Requirements Engineering Newsletter, ftp://ftp.cs.city.ac.uk/pub/requirements.

Informação acerca de Engenharia de Requisitos, lista:

http://www/jrcase.mq.edu.au/~didar/seweb/groups.html.

Tema para Continuação

O próximo tema será discorrido sobre a estruturação dos tópicos de estudo de engenharia de requisitos, na 3ª Conferência Internacional sobre Engenharia de Requisitos, realizada em abril.98 pela IEEE.

Conclusão

O objeto de pesquisa foi centrado no conhecimento dos fundamentos conceituais da Engenharia de Requisitos onde a terminologia e a aplicabilidade compõem uma primeira fase de estudo sobre o tema.

Do assunto pesquisado, percebem-se duas tendências básicas na abordagem de tratamento de requisitos:

  • uma, enfocando a fase inicial de descobrimento de requisitos no conceito exclusivo de ambiente do negócio do cliente e, de forma independente, as especificações técnicas como extensão dos requisitos, para implementação. É voltada para o entendimento dos problemas, com mais clareza didática;
  • outra, enfocando a fase de requisitos integrada a projeto, embutindo como requisitos, além dos requisitos do negócio, ou seja funcionais, também as especificações técnicas, entendidas como requisitos não funcionais. É voltada para a aplicação de métodos e técnicas de engenharia de requisitos com maior foco na solução dos problemas.

Referências Bibliográficas

[BL98] BERRY, Daniel M.; LAWRENCE, Brian. Requirements engineering. 1. ed. USA : IEEE Software, Mar./Apr. 1998. p. 26-29.

[GW89] GAUSE, Donald C.; WEINBERG, Gerald M. Exploring requirements (quality before design). 1. ed. USA : Dorset House Publishing Co. Inc., 1989. p. 300.

[GW90] GAUSE, Donald C.; WEINBERG, Gerald M. Are your lights on? 1. ed. USA: Dorset House Publishing Co. Inc., 1990. p. 157.

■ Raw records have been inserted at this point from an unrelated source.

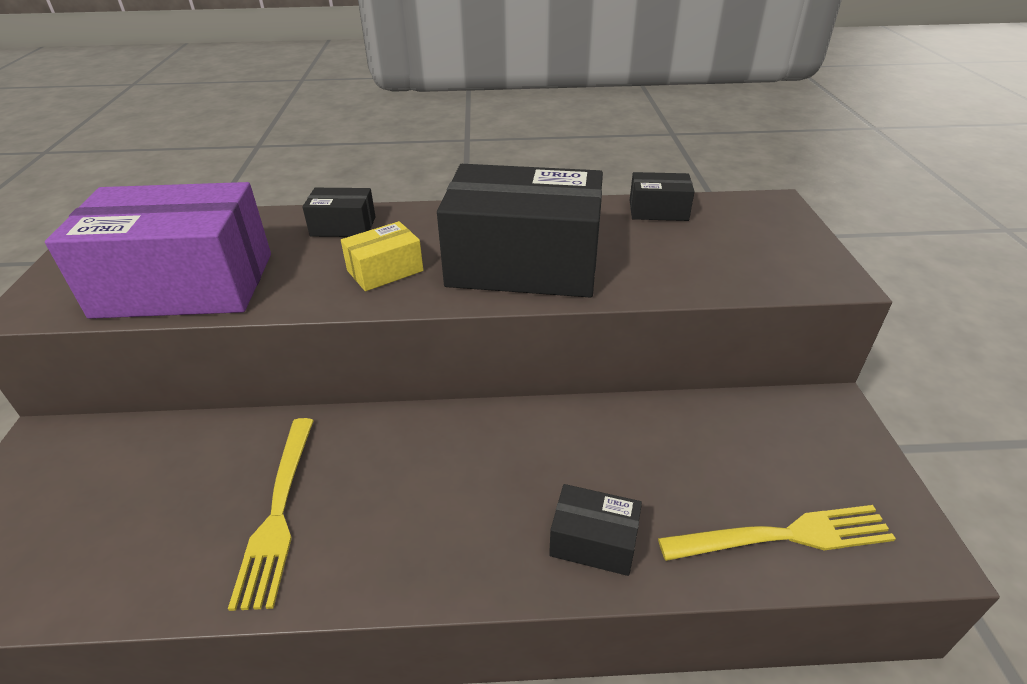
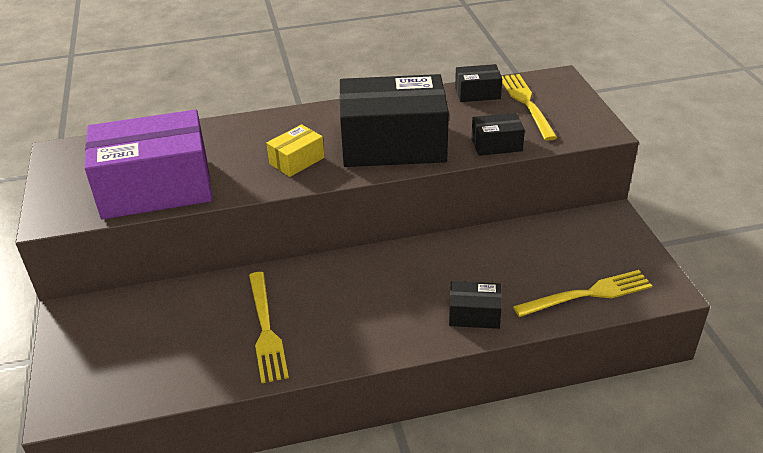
camera: 10 degrees left, 0 degrees up
black box [302,188,376,237] -> black box moved to [471,113,525,156]
none -> yellow fork [502,74,558,141]

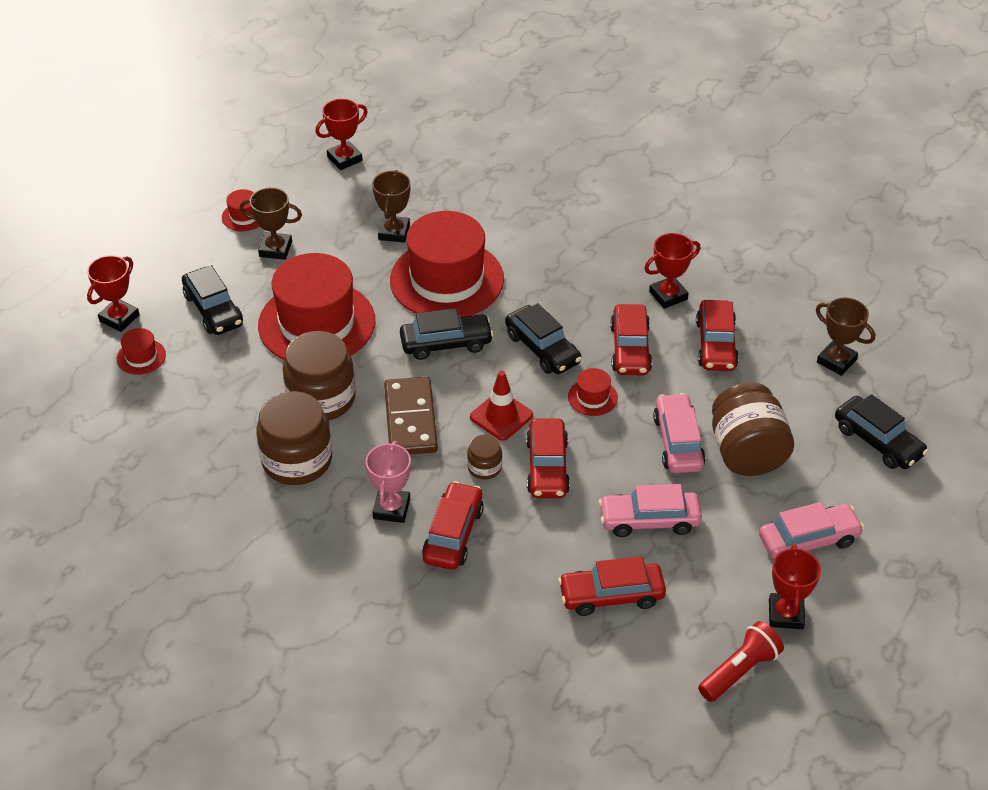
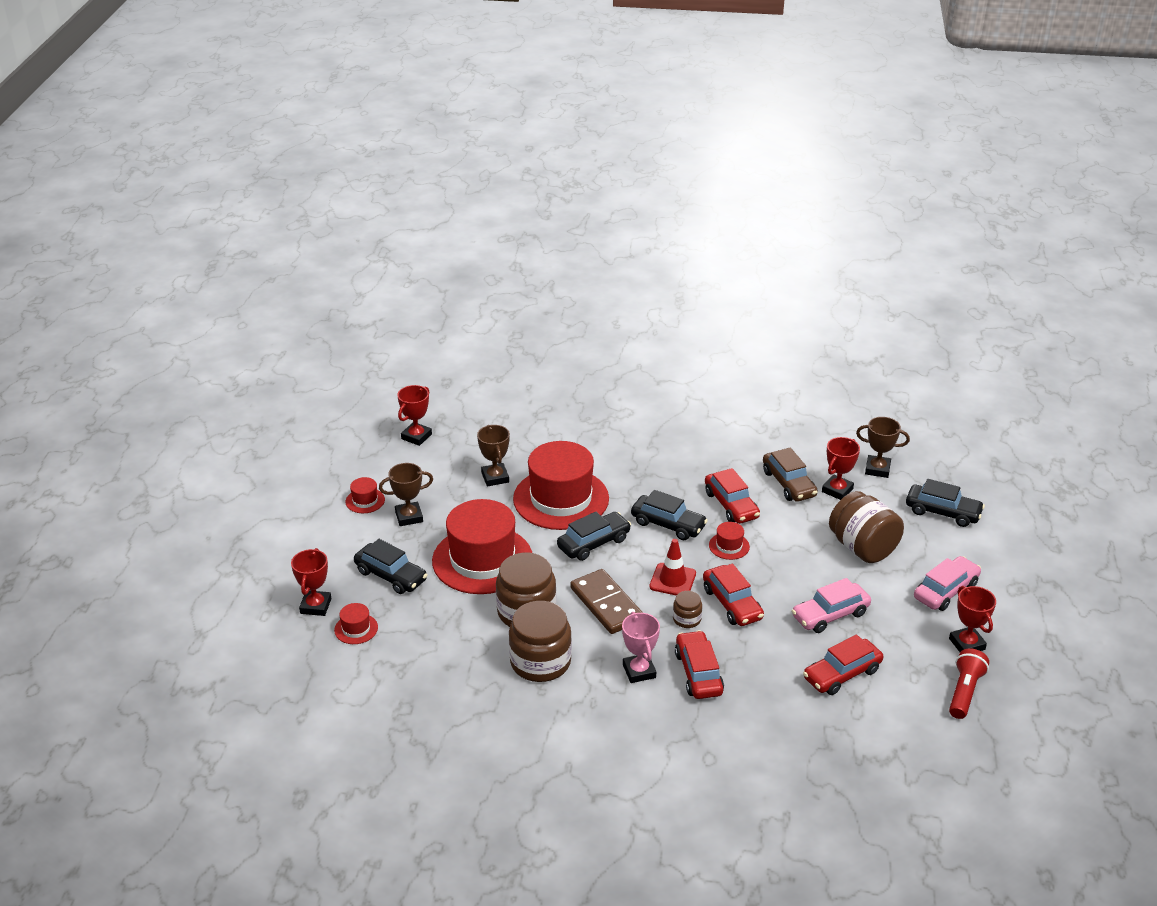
camera: 25 degrees left, 10 degrees down
red trophy [644,233,701,309] -> red trophy moved to [822,437,860,500]
pink car [653,393,706,473] -> none
red car [696,300,739,371] -> brown car [763,448,818,502]

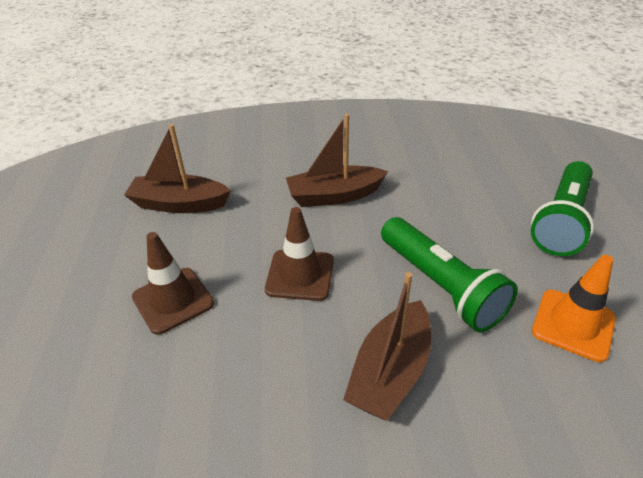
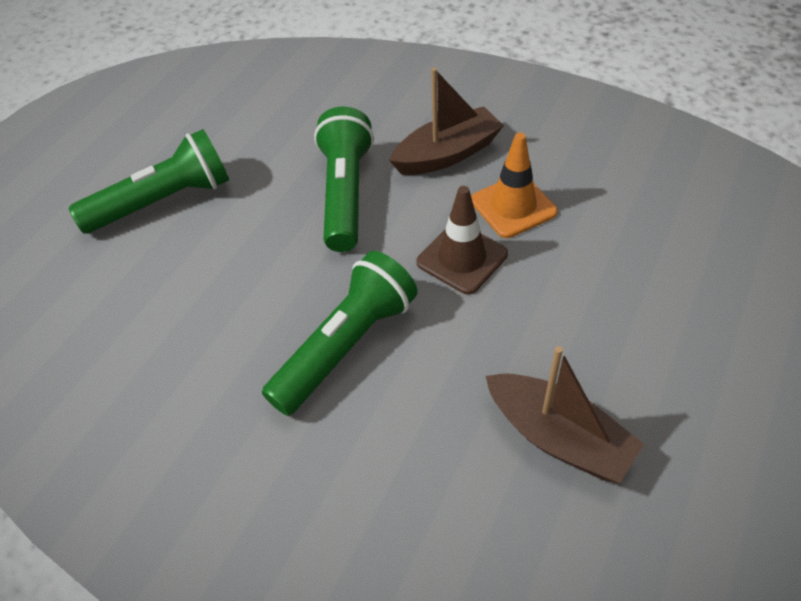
camera: 145 degrees left, 10 degrees up
brown traffic cone [132,232,214,335] -> none
brown boat [286,114,388,207] -> green flashlight [262,251,418,416]
orange traffic cone [532,255,616,362] -> orange traffic cone moved to [471,133,558,238]

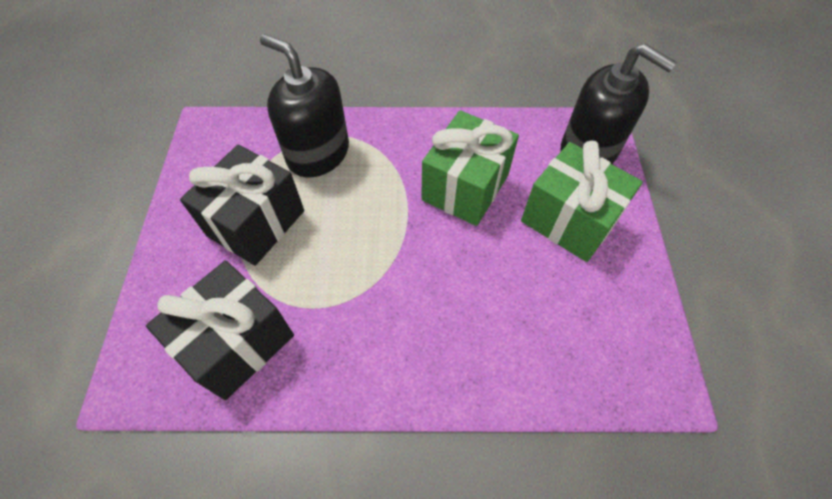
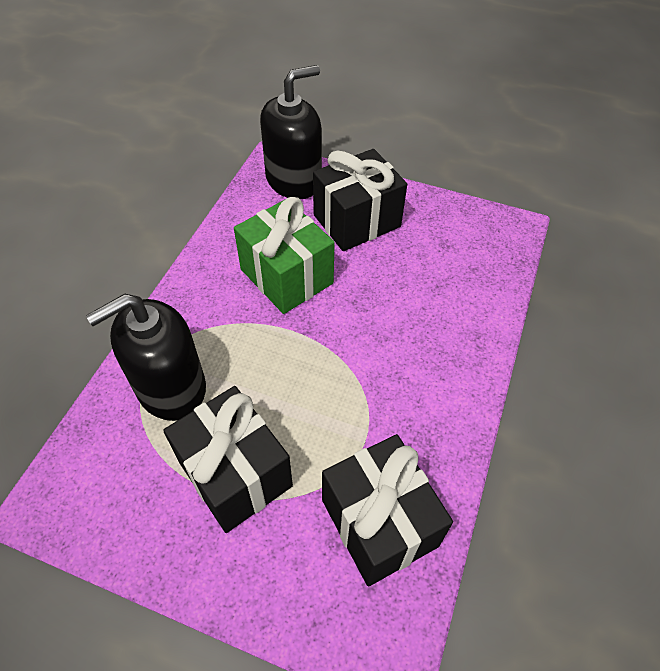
camera: 70 degrees left, 5 degrees down
green gift [521,141,643,262] -> black gift [313,149,407,251]

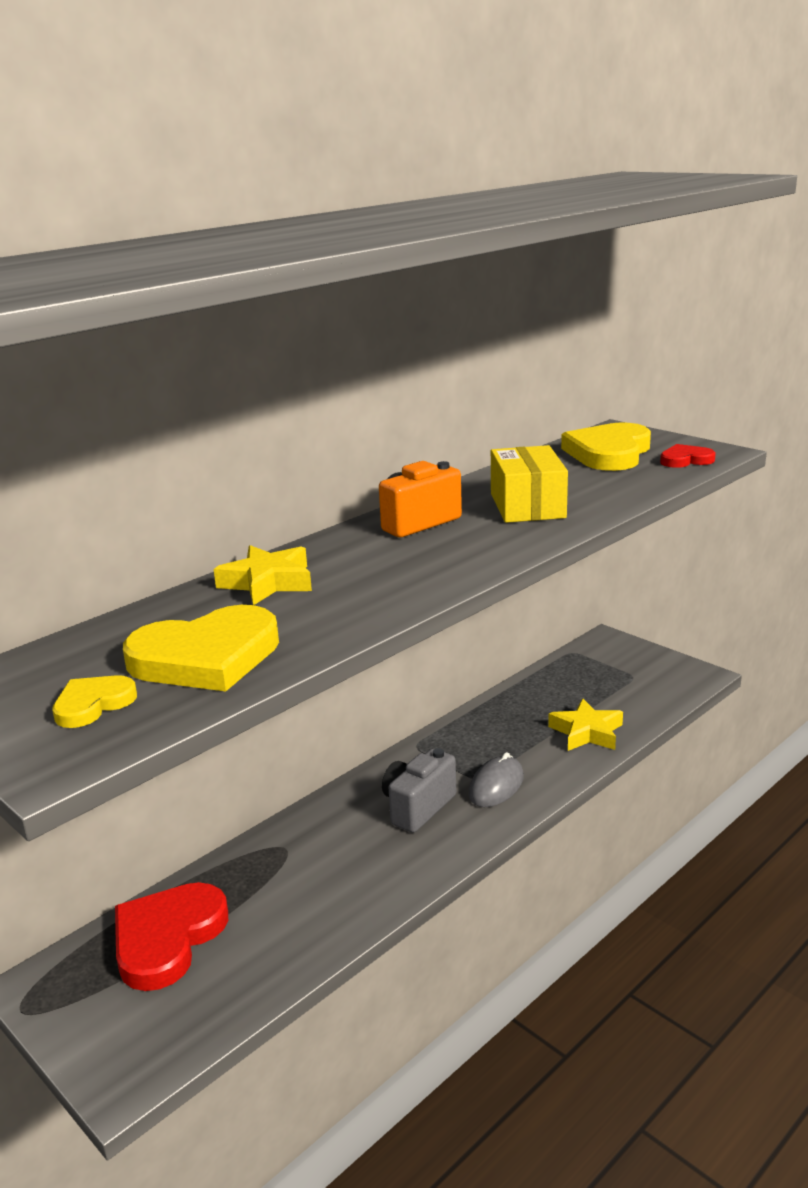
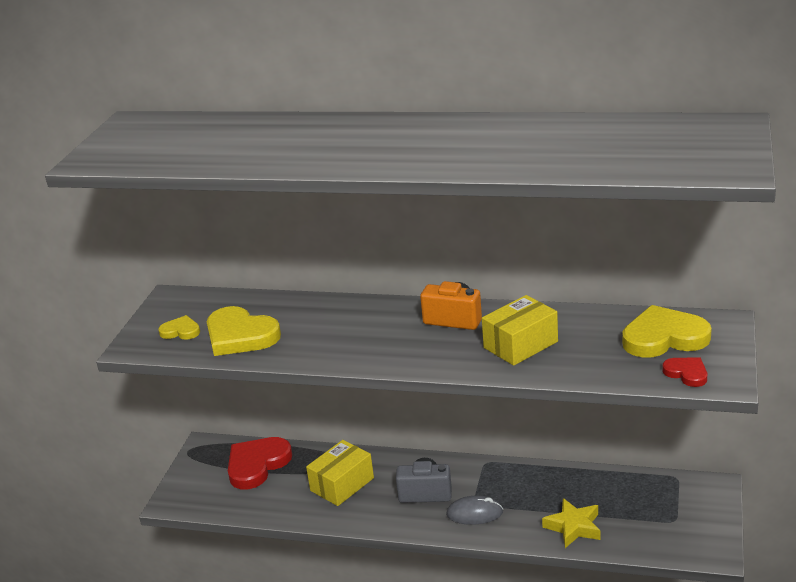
camera: 60 degrees right, 5 degrees up
red heart [115,882,228,991] -> red heart turned 45 degrees counterclockwise [228,437,292,489]
yellow star [214,545,312,605] -> none
none -> yellow box [306,440,374,506]

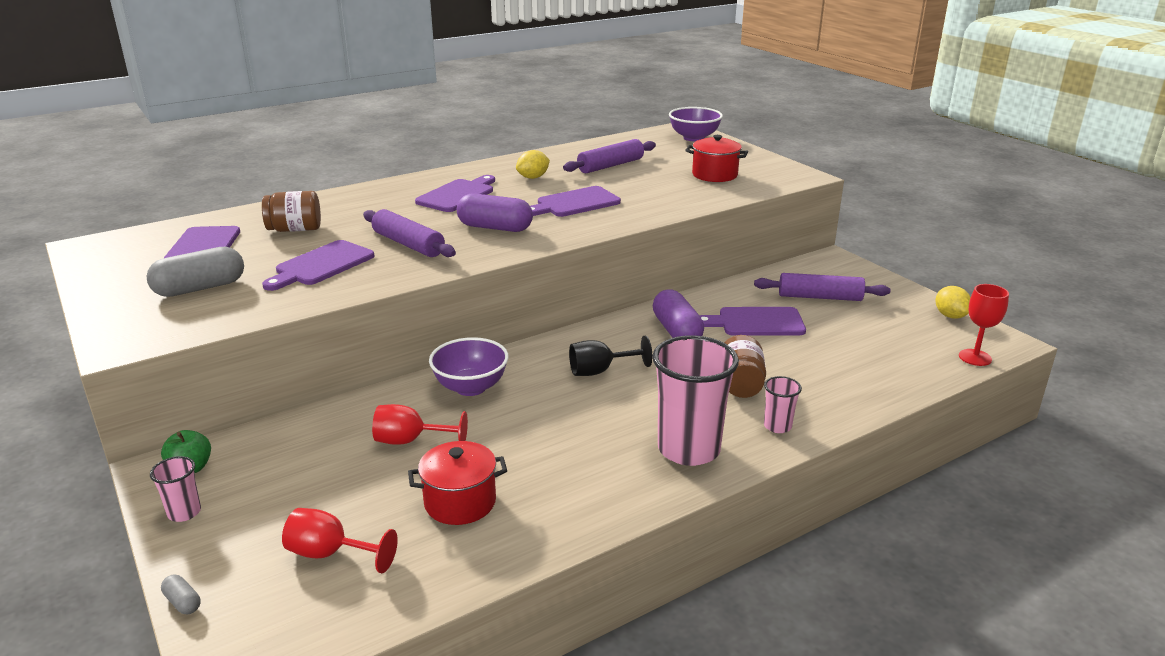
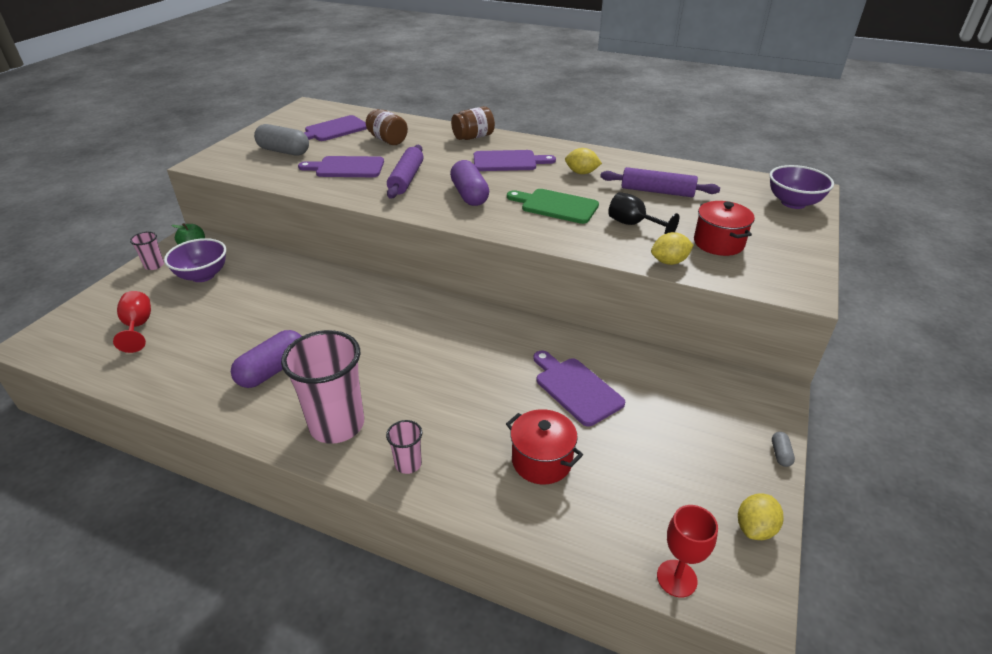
camera: 55 degrees right, 10 degrees up
grey capsule [161,575,201,614] -> grey capsule moved to [772,432,795,467]
red goblet [372,404,468,445] -> none
red pot [408,441,507,525] -> red pot moved to [506,409,583,485]
purple bowl [429,337,508,396] -> purple bowl moved to [164,238,226,282]
purple cutting board [530,186,621,217] -> green cutting board [507,189,599,224]
black goblet [569,336,652,376] -> black goblet moved to [608,192,679,234]
purple capsule [653,290,704,338] -> purple capsule moved to [231,330,301,388]
brown jar [724,335,766,398] -> brown jar moved to [451,106,495,140]
purple rolling pin [754,273,891,301] -> none
none -> yellow lemon [651,232,694,265]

[MJ95] JACKSON, Michael. Software requirements and specifications: a lexicon of practice, principles and prejudices. 1. ed. Massachusstes : Addison-Wesley, 1995. p. 228.

[KS98] KOTONYA, Gerald; SOMMERVILLE, Ian. Requirements engineering (Processes and techniques). 1. ed. England : J. Wiley & Sons, 1998. p. 282.

[LM96] MACAULAY, Linda A. Requirements engineering. 1. ed. Great Britain : Springer-Verlag London, 1996. p. 202.

[SS97] SOMMERVILLE, Ian; SAWYER, Pete. Requirements engineering (A good practice guide). 1. ed. England : J. Wiley & Sons, 1997. p. 391.

[ZJ97] ZAVE, Pamela; JACKSON, Michael. Four dark corners of requirements engineering. Transactions on software engineering and methodology, USA, v. 6, n.1, p. 1-30, Jan. 1997.